How many lines in the records below hold the word "tissue"? Answer with the number alone.

===== DATASET EXTRACT

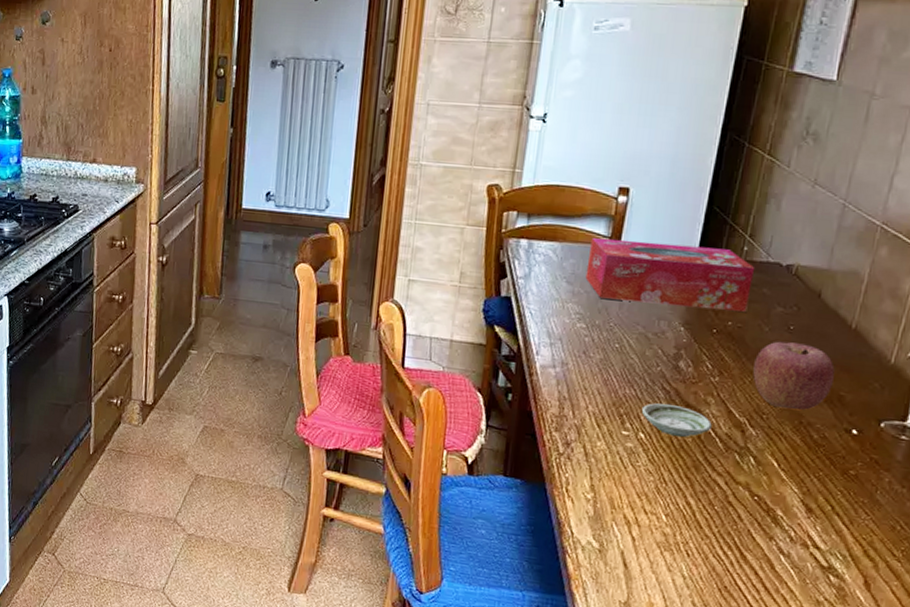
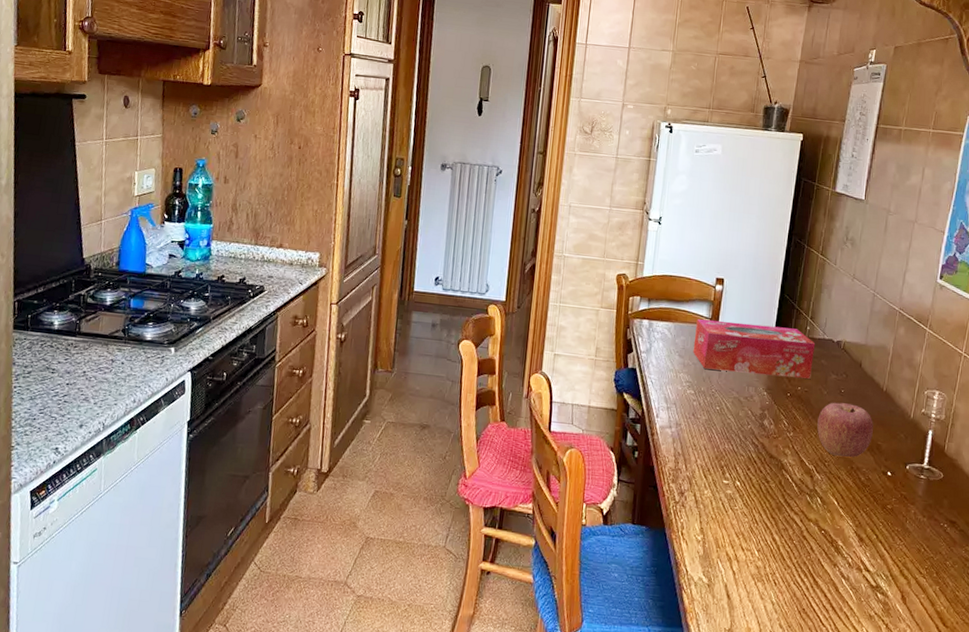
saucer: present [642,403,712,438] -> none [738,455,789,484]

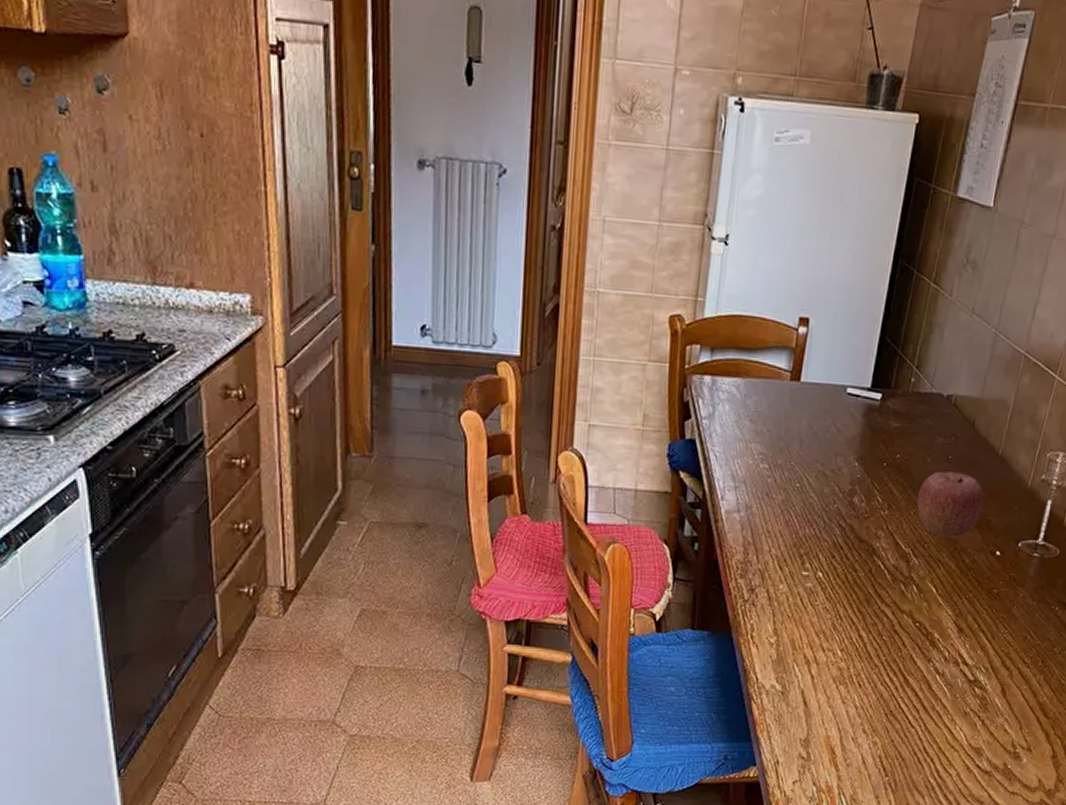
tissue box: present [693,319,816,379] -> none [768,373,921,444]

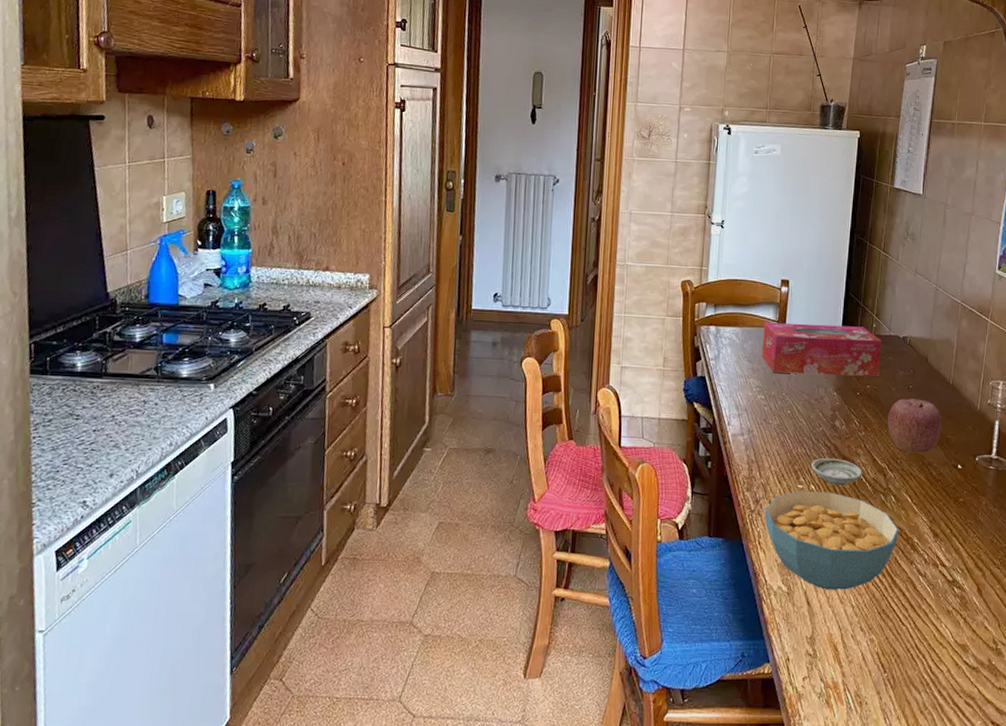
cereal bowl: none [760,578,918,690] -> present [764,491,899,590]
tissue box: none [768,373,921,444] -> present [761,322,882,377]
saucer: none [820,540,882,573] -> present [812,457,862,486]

==========

• _RESULT OF THIS EXERCISE_: 2